» **ENUNCIADO DO EXERCÍCIO**: Renomeie "PNRS" para "Política Nacional de Resíduos Sólidos" ao reproduzir a notícia sobre a aprovação da política de resíduos sólidos, começando em "Vereador elogia Senado" e seguindo até "(CMA) da Casa.".

Por pbagora.com.br

Vereador elogia Senado pela aprovação da PNRS e diz que muita coisa vai mudar em questões ambientais

O vereador Fernando Carvalho, líder do PMDB na Câmara Municipal de Campina Grande, um defensor incansável do meio ambiente, considerou de fundamental importância para o País a aprovação da Política Nacional de Resíduos Sólidos – PNRS, pelo Senado no último dia 6, depois de vários anos de amplos debates nas Comissões de Constituição, Justiça e Cidadania (CCJ); de Assuntos Sociais (CAS); de Assuntos Econômicos (CAE); e de Meio Ambiente, Defesa do Consumidor e Fiscalização e Controle (CMA) da Casa.

“Com a aprovação da PNRS, o Brasil passa a ter um conjunto de instrumentos inovadores para a solução dos problemas do lixo”, disse Carvalho muita coisa vai mudar nas questões ambientais.

» **DADOS APRESENTADOS**:

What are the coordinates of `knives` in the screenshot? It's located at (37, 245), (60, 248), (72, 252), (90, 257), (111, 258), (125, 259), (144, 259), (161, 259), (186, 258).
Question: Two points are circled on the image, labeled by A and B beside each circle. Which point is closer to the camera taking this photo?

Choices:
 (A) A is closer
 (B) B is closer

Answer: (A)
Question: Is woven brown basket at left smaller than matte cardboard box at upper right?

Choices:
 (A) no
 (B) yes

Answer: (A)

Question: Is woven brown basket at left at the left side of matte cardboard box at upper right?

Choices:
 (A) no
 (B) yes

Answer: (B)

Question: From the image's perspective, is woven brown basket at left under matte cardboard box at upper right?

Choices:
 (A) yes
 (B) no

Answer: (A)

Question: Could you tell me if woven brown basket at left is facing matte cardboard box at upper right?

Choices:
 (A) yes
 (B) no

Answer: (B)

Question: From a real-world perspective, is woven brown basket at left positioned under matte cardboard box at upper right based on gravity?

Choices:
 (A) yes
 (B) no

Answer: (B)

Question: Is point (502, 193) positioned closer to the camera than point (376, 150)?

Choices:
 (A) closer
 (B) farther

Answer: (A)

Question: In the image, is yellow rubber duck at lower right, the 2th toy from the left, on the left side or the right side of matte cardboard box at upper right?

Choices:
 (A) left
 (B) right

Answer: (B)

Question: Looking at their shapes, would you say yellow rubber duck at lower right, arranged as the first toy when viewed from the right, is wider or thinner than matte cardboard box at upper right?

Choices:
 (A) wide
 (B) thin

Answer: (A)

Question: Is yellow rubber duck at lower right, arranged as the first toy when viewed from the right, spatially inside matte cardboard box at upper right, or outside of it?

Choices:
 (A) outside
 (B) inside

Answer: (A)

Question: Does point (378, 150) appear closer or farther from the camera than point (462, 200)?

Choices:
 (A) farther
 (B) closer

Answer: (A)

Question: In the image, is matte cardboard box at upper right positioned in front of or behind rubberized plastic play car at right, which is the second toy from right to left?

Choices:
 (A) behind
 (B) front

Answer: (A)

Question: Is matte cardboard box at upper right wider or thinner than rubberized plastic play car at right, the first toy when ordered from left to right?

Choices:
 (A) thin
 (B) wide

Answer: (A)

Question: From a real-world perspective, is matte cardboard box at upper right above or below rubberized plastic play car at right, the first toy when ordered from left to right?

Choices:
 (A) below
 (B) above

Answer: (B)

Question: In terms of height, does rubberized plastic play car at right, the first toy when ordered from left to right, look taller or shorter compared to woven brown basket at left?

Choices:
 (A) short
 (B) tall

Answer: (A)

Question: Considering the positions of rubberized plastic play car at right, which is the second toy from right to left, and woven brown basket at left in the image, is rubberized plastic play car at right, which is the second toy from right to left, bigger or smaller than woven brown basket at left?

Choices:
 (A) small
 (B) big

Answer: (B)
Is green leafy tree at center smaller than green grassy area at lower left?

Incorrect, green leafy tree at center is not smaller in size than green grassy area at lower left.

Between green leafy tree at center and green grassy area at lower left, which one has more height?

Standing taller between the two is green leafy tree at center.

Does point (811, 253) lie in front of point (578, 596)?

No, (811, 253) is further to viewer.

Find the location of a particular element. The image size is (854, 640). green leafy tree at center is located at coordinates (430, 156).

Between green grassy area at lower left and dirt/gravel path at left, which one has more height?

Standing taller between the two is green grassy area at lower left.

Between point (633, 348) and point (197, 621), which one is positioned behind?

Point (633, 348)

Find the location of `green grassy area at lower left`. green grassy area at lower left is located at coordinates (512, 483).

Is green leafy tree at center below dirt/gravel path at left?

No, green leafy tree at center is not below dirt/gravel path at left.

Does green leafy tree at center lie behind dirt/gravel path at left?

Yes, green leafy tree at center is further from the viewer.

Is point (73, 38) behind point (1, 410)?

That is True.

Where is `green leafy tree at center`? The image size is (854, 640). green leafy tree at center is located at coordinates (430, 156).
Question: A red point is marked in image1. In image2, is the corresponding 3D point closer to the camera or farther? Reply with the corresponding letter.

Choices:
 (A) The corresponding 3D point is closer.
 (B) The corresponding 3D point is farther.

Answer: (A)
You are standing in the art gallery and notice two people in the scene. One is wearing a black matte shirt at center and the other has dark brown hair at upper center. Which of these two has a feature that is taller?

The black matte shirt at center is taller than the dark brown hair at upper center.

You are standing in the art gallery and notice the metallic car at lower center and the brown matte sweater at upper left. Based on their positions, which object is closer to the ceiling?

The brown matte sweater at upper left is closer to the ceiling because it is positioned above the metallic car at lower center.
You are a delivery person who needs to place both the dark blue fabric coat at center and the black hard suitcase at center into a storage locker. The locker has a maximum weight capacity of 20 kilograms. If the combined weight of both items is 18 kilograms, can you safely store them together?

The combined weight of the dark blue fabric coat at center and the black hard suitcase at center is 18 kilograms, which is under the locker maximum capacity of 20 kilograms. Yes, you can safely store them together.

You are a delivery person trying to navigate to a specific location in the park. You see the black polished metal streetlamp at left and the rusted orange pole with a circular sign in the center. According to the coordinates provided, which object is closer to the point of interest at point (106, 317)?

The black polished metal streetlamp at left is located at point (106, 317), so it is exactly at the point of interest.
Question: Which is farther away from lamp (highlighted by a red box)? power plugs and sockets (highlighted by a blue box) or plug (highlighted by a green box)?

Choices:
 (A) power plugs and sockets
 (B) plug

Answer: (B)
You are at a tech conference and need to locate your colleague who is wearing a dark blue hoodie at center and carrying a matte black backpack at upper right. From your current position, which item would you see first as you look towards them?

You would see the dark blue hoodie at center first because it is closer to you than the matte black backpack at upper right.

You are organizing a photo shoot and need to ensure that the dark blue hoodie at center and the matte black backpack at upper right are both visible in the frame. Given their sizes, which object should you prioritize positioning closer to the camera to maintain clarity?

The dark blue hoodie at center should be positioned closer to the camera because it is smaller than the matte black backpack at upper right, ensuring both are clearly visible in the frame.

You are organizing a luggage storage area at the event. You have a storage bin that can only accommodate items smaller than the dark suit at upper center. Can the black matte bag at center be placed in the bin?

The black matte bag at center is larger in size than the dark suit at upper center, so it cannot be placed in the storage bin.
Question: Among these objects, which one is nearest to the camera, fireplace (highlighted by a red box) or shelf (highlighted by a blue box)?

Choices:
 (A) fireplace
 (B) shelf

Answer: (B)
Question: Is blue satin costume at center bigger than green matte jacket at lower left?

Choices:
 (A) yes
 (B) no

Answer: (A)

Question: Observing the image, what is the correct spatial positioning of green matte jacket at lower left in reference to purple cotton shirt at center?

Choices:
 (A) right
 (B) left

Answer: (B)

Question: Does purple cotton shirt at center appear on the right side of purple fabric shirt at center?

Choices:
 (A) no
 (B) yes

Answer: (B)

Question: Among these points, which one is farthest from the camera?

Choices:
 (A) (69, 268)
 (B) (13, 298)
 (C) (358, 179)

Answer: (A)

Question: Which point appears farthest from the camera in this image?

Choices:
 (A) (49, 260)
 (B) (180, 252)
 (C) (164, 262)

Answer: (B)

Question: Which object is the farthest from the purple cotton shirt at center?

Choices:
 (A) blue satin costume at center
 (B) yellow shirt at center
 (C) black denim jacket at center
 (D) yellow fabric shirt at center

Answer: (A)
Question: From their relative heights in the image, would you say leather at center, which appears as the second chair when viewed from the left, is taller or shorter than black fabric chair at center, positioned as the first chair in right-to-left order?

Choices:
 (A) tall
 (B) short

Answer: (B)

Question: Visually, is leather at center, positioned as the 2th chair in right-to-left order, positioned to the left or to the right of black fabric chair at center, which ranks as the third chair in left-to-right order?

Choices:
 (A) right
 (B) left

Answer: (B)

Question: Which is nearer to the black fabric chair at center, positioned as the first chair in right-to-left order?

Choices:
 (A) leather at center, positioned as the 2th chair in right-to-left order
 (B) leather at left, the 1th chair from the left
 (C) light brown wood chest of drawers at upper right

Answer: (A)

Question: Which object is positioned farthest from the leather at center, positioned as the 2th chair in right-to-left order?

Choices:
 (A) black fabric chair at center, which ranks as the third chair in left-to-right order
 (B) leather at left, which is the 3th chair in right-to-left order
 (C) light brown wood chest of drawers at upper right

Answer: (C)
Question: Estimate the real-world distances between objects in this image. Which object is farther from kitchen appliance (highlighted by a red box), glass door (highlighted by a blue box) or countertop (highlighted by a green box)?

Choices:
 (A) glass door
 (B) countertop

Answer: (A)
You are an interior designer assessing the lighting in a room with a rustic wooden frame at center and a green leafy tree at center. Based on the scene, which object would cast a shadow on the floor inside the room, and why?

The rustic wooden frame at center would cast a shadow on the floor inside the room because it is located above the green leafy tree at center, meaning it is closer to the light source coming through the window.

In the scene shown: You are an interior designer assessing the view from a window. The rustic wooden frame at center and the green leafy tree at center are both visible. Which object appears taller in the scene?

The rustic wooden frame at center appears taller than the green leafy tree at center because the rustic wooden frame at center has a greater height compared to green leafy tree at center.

» **SUA RESPOSTA**:
Vereador elogia Senado pela aprovação da Política Nacional de Resíduos Sólidos e diz que muita coisa vai mudar em questões ambientais

O vereador Fernando Carvalho, líder do PMDB na Câmara Municipal de Campina Grande, um defensor incansável do meio ambiente, considerou de fundamental importância para o País a aprovação da Política Nacional de Resíduos Sólidos – Política Nacional de Resíduos Sólidos, pelo Senado no último dia 6, depois de vários anos de amplos debates nas Comissões de Constituição, Justiça e Cidadania (CCJ); de Assuntos Sociais (CAS); de Assuntos Econômicos (CAE); e de Meio Ambiente, Defesa do Consumidor e Fiscalização e Controle (CMA) da Casa.